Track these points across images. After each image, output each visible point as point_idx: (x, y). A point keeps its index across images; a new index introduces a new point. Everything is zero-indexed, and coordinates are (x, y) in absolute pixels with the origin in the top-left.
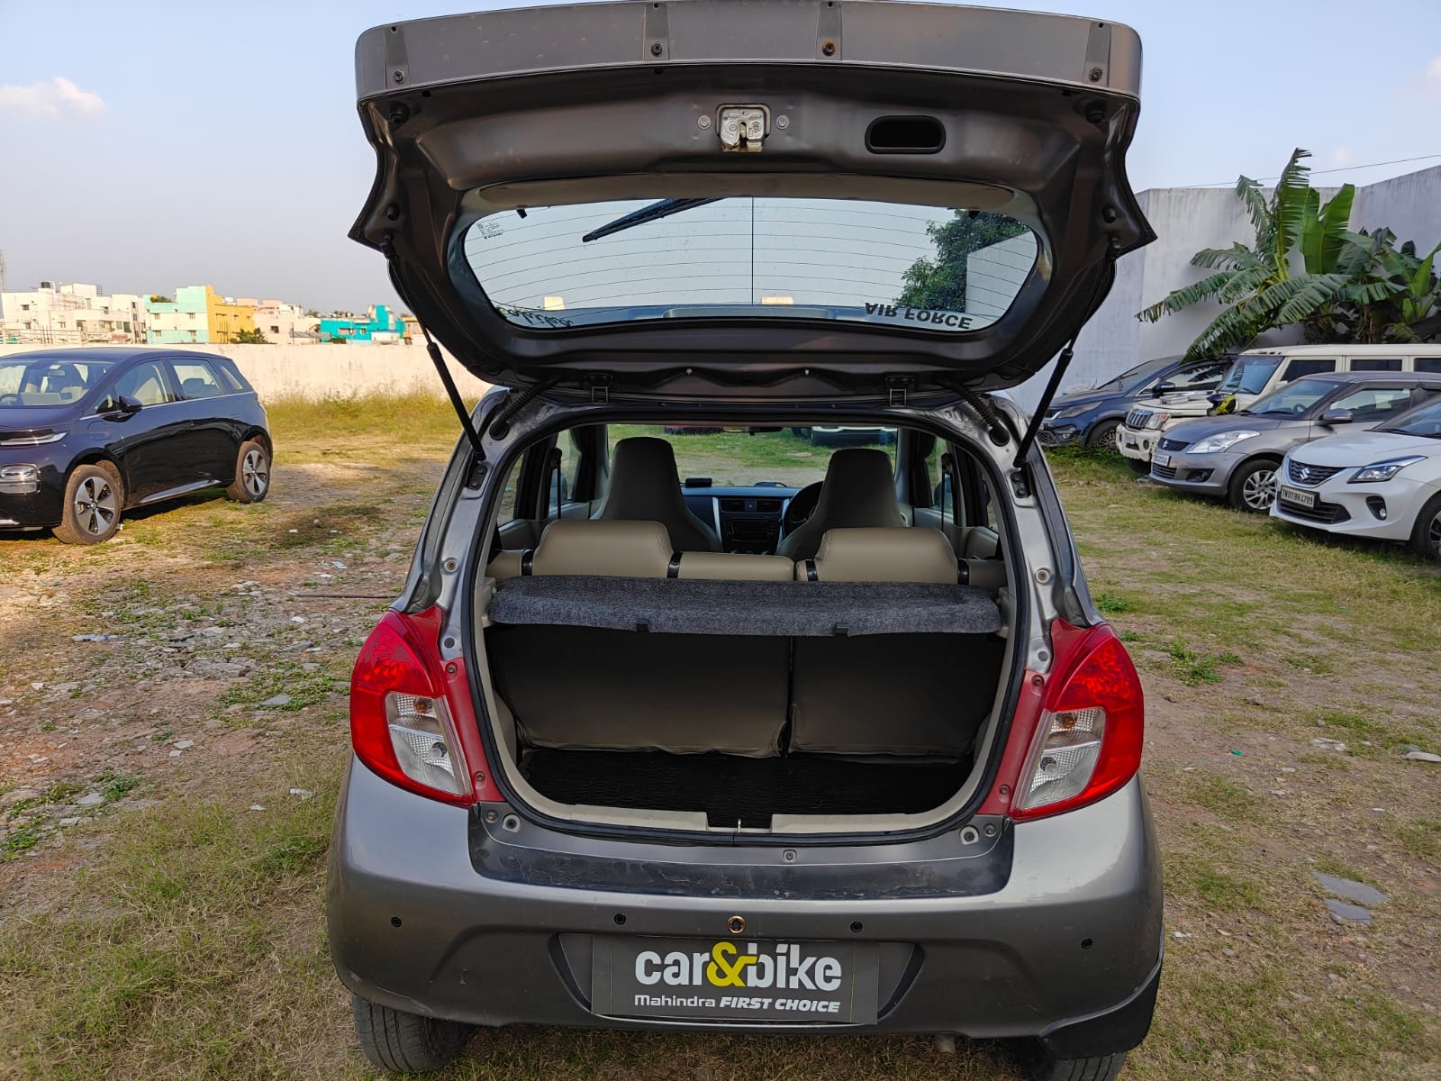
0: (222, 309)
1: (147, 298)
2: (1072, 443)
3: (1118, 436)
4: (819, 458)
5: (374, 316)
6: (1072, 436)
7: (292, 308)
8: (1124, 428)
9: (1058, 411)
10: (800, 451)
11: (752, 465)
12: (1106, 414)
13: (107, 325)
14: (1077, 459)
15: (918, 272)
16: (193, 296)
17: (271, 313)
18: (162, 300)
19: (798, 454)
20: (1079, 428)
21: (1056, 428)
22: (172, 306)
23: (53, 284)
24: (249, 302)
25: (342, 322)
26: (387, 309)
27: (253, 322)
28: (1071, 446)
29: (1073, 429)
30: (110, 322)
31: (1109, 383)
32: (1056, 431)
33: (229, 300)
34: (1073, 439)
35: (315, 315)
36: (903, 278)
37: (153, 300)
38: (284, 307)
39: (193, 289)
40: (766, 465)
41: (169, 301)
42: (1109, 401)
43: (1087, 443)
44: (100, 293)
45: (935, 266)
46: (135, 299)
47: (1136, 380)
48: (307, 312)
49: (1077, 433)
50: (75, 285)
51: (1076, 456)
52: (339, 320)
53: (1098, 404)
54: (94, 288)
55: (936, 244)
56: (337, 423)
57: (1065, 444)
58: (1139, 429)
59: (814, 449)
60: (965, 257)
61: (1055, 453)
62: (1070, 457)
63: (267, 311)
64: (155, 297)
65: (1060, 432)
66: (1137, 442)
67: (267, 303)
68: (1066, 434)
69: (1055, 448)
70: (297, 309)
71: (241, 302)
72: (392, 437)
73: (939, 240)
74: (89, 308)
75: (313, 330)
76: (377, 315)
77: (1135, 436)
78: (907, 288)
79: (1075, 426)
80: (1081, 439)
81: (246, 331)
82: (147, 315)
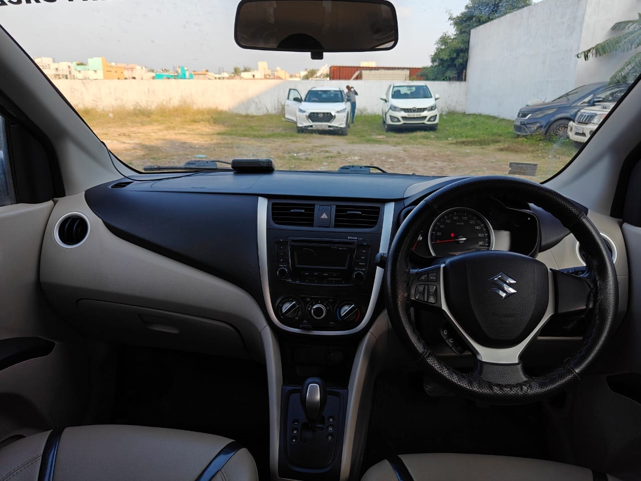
0: (109, 69)
1: (75, 63)
2: (537, 133)
3: (569, 128)
4: (390, 139)
5: (179, 72)
6: (537, 129)
7: (142, 68)
8: (574, 124)
9: (529, 114)
10: (380, 135)
11: (353, 143)
12: (560, 116)
13: (58, 76)
14: (541, 142)
15: (444, 40)
16: (96, 62)
17: (132, 70)
18: (82, 64)
19: (378, 137)
20: (542, 124)
21: (528, 124)
22: (87, 67)
24: (123, 65)
25: (165, 75)
26: (186, 69)
27: (124, 75)
28: (537, 135)
29: (538, 125)
30: (59, 75)
31: (559, 98)
32: (528, 126)
33: (113, 64)
34: (538, 130)
35: (153, 71)
36: (435, 44)
37: (78, 65)
38: (138, 68)
39: (96, 59)
40: (360, 143)
41: (85, 65)
42: (561, 109)
43: (547, 132)
44: (54, 61)
45: (452, 38)
46: (70, 64)
47: (576, 97)
48: (149, 69)
49: (541, 127)
50: (43, 58)
51: (540, 140)
53: (555, 110)
54: (51, 59)
55: (453, 26)
56: (138, 120)
57: (533, 133)
58: (587, 124)
59: (386, 133)
60: (470, 31)
61: (527, 138)
62: (537, 141)
64: (78, 63)
65: (530, 126)
66: (584, 132)
67: (130, 66)
68: (534, 127)
69: (527, 136)
70: (144, 68)
71: (119, 65)
72: (162, 127)
73: (456, 24)
74: (49, 68)
76: (181, 72)
77: (583, 128)
78: (437, 49)
79: (540, 123)
80: (543, 130)
82: (75, 71)
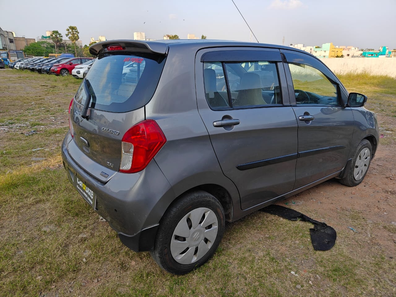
5: (381, 50)
7: (355, 49)
16: (327, 46)
17: (349, 50)
18: (318, 47)
22: (321, 49)
23: (293, 44)
24: (343, 47)
25: (370, 52)
26: (387, 48)
27: (342, 53)
33: (337, 47)
35: (362, 50)
37: (316, 48)
38: (353, 48)
39: (327, 44)
46: (312, 47)
48: (360, 49)
52: (369, 52)
54: (302, 45)
63: (347, 50)
67: (348, 47)
70: (357, 49)
71: (341, 47)
75: (360, 55)
81: (339, 56)
82: (314, 52)
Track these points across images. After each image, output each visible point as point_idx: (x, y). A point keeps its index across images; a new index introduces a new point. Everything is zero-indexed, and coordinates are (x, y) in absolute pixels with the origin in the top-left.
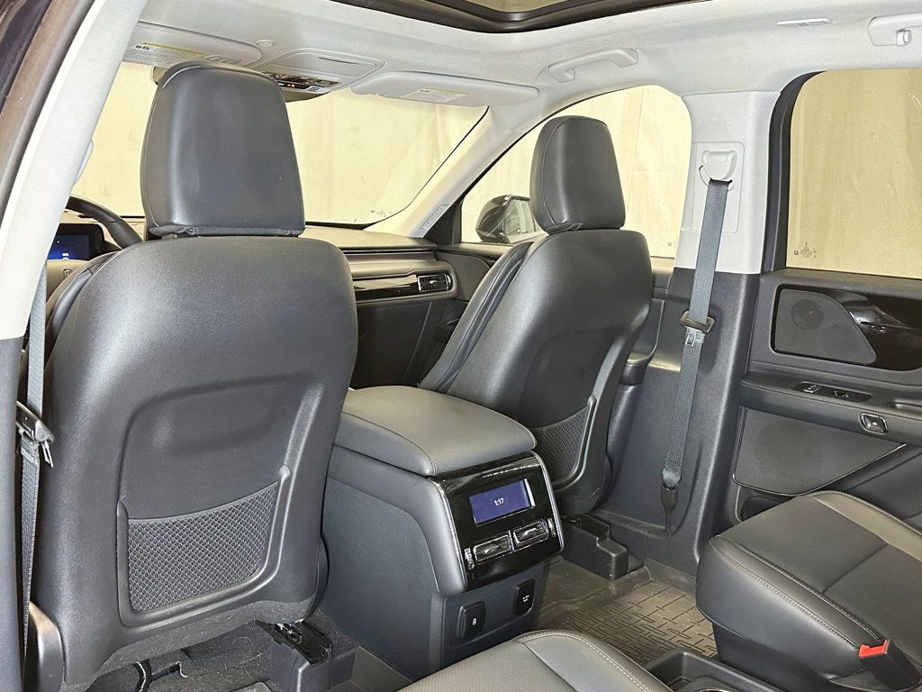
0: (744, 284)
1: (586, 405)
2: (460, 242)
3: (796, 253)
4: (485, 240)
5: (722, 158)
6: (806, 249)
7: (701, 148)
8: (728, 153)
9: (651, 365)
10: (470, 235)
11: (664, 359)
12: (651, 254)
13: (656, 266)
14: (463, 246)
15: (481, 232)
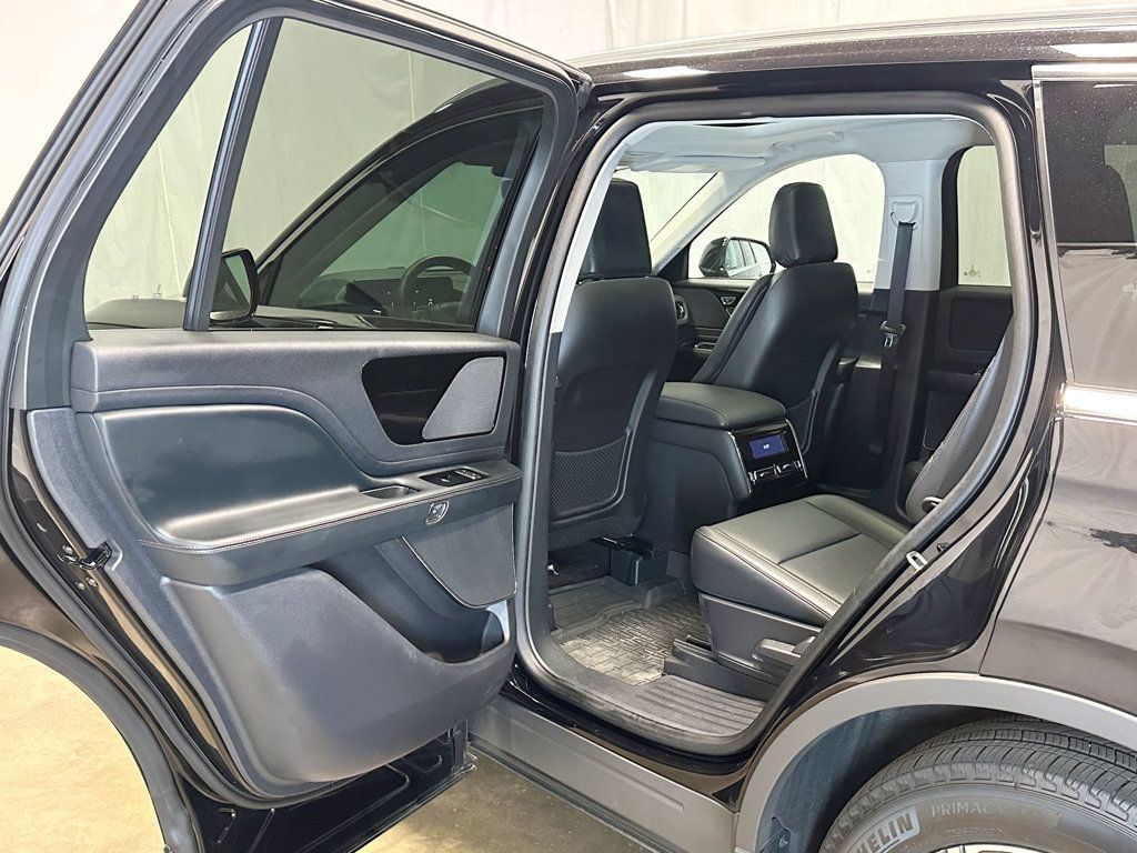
0: (927, 298)
1: (810, 395)
2: (687, 278)
3: (965, 274)
4: (707, 275)
5: (908, 207)
6: (973, 271)
7: (892, 200)
8: (912, 203)
9: (857, 365)
10: (695, 273)
11: (867, 360)
12: (857, 280)
13: (862, 289)
14: (691, 281)
15: (705, 269)
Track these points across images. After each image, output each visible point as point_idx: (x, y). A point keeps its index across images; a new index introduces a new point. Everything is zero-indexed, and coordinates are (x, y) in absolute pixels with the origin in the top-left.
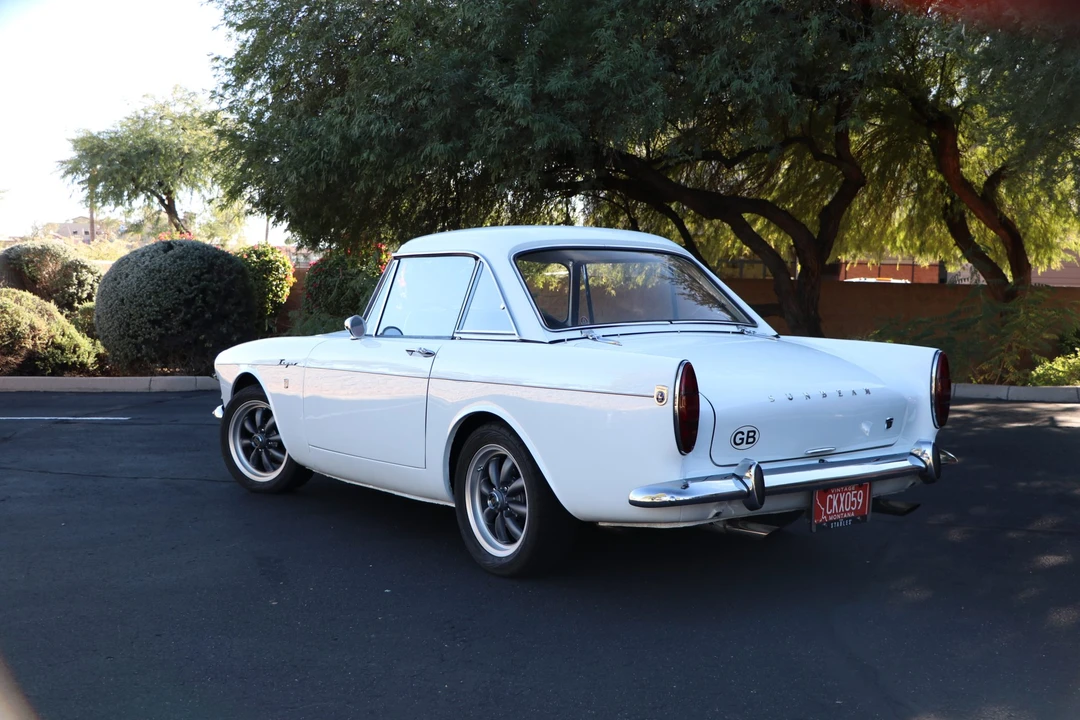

----------

__DIRECTIONS__. Using the data above, transcribe the lines that run from the line with "0: (744, 284)" to the line with "14: (463, 246)", both ends kept, and output nothing else.

__RESULT OF THIS EXERCISE__.
0: (744, 284)
1: (586, 405)
2: (460, 242)
3: (796, 253)
4: (485, 240)
5: (722, 158)
6: (806, 249)
7: (701, 148)
8: (728, 153)
9: (651, 365)
10: (470, 235)
11: (664, 359)
12: (651, 254)
13: (656, 266)
14: (463, 246)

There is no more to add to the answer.